Все это свидетельствует о том, что
Вышеупомянутое целое отличалось благородством и сдержанностью. Ахматова — поэт строгой метрики, точных рифм и кратких предложений. Ее синтаксис прост и свободен от сложноподчиненных построений, центробежные завихрения которых ответственны за бо́льшую часть русской литературы; фактически своей упрощенностью ее синтаксис напоминает английский. С самого начала своей литературной деятельности до самого конца она оставалась внятной. Среди своих современников она напоминала Джейн Остен. Если ее речь временами оказывалась темна, это было вызвано не грамматикой.
В эпоху, отмеченную обилием технических экспериментов в поэзии, она подчеркнуто сторонилась авангарда. Более того, ее технические средства обладают внешним сходством с тем, что в начале века породило волну новаций как в русской поэзии, так и повсеместно: со строфикой символистов, вездесущей, как трава. Это внешнее сходство соблюдалось Ахматовой сознательно: она стремилась не к упрощению, но к усложнению задачи. Ей попросту хотелось вести игру честно, не уклоняясь и не изобретая собственных правил. Иными словами, и в стихотворении она стремилась к соблюдению приличий.
Ничто так не демонстрирует слабости поэта, как традиционный стих, и вот почему он повсеместно избегаем. Заставить пару строк звучать непредсказуемо, не порождая при этом комического эффекта и не производя впечатления чужого эха, есть предприятие крайне головоломное. Традиционная метрика наиболее придирчива по части этого эха, и никакое перенасыщение строчки конкретными физическими деталями от него не спасает. Ахматова звучит так независимо именно потому, что она с самого начала знала, как эксплуатировать источник опасности.
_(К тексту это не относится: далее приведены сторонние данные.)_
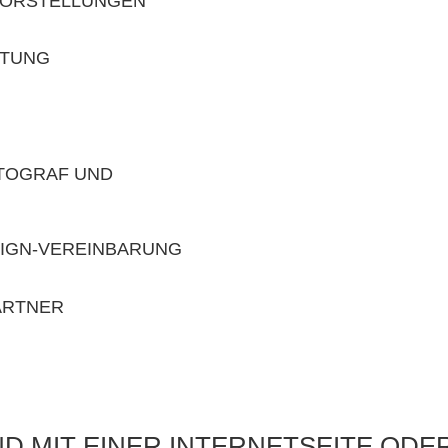
VORSTELLUNGEN
ATUNG
TOGRAF UND
SIGN-VEREINBARUNG
ARTNER
D MIT EINER INTERNETSEITE ODE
Ей удавалось это благодаря технике, если угодно, коллажа, разнообразящего содержание. Часто в пределах одной строфы она вводит в круг действия множество, на первый взгляд не имеющих друг к другу отношения, вещей. Когда человек на одном дыхании говорит о глубине своих чувств, о цветении крыжовника и о надевании на правую руку перчатки с левой руки, это как бы компрометирует самое дыхание — что в стихотворении есть его ритм, — причем, компрометирует до такой степени, что читатель забывает об этом дыхании родословной. Эхо, иными словами, подчиняющееся разноголосице предметов, в итоге приводит их к единому знаменателю; оно перестает быть формой и оборачивается нормой речи.
Рано или поздно это всегда происходит с эхом, так же как и с отличием самих предметов друг от друга — в русском стихосложении это случилось благодаря Ахматовой, точнее, благодаря тому «я», которому принадлежало это имя. Трудно отделаться от ощущения, что в то время как скрытая часть ее «я» слышит, как посредством рифм язык склоняет к близости несовместимые вещи, внешняя ее часть смотрит на это с высоты своего реального роста. Ей как будто только и оставалось знакомить, сводить воедино тех и то, что было уже связано самим языком и обстоятельствами ее существования, то есть обручено, так сказать, самими небесами.
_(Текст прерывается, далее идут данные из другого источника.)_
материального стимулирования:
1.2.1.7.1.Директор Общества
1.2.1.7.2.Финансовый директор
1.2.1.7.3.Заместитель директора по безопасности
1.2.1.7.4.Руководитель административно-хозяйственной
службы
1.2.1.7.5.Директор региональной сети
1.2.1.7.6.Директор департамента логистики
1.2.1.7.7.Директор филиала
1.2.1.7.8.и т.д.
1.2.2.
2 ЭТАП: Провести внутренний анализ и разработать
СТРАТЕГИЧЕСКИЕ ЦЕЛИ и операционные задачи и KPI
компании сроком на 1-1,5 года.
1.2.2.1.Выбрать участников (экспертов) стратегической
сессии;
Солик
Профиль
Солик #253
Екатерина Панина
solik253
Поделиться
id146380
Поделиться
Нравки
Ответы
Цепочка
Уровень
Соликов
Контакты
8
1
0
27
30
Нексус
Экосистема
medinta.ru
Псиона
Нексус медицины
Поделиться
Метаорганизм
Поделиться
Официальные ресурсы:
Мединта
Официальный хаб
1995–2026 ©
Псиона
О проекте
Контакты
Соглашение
Отсюда благородство ее дикции, ибо она не претендовала на авторство своих открытий. Ее рифмы ненастойчивы, размер ненавязчив. Иногда она опускает слог или два в последней или предпоследней строчках строфы, чем создается ощущение пресекшегося голоса, невольной неловкости, вызванной эмоциональным перенапряжением. Но это — примерно предел того, что она себе позволяет, ибо она чувствует себя как дома в рамках классического стиха, как бы намекающего, что терзания и откровения ее героини не заслуживают экстраординарных формальных средств для их выражения, что они не более значительны, чем оные же у ее предшественников, прибегавших к тем же размерам прежде.
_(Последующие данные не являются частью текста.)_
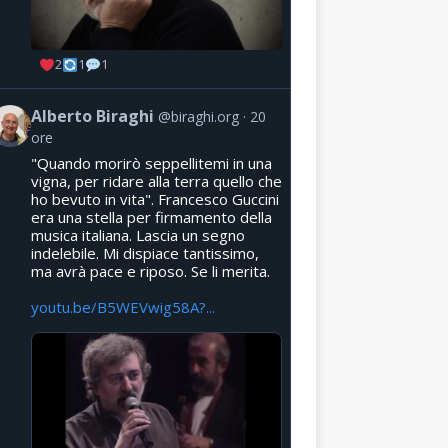
2
1
1
Alberto Biraghi
@biraghi.org
20
ore
"Quando morirò seppellitemi in una
vigna, per ridare alla terra quello che
ho bevuto in vita". Francesco Guccini
era una stella per firmamento della
musica italiana. Lascia un segno
indelebile. Mi dispiace tantissimo,
ma avrà pace e riposo. Se li merita.
youtu.be/B5WEVwig58A?...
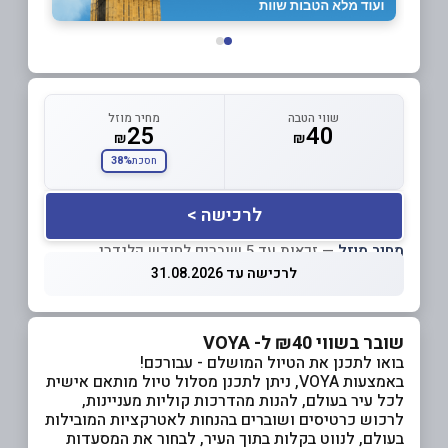
שווי הטבה
מחיר מוזל
25
40
₪
₪
38%
חסכת
לרכישה >
מחיר מוזל
— זכאות עד 5 שוברים לחודש קלנדרי
לרכישה עד 31.08.2026
שובר בשווי ₪40 ל- VOYA
בואו לתכנן את הטיול המושלם - עבורכם!
באמצעות VOYA, ניתן לתכנן מסלול טיול מותאם אישית
לכל עיר בעולם, להנות מהדרכות קוליות מעניינות,
לרכוש כרטיסים ושוברים בהנחות לאטרקציות המובילות
בעולם, לנווט בקלות בתוך העיר, לבחור את המסעדות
Разумеется, все это было не совсем так. Никто не впитывает прошлое полнее, чем поэт, хотя бы потому, что он опасается изобрести уже изобретенное. (Вот почему, кстати, поэт часто оказывается, что называется «впереди своего времени» — занятого, естественно, пережевыванием клише.) Поэтому независимо от того, что поэт собирается изложить, в момент речи он точно знает, что по отношению к теме он — наследник. Великая литература прошлого приучает к скромности не столько в силу своего качества, сколько вследствие прецедента тематики. Причина же, заставляющая поэта говорить например, о своем горе сдержанно, состоит в том, что с точки зрения горя как такового он, в сущности, есть Вечный Жид. В этом смысле Ахматова была прямым производным петербургской традиции русской поэзии, основоположники которой, в свой черед, имели за плечами европейский классицизм, не говоря уже о его греко-римских оригиналах. Ко всему прочему и сословное их положение было сходным.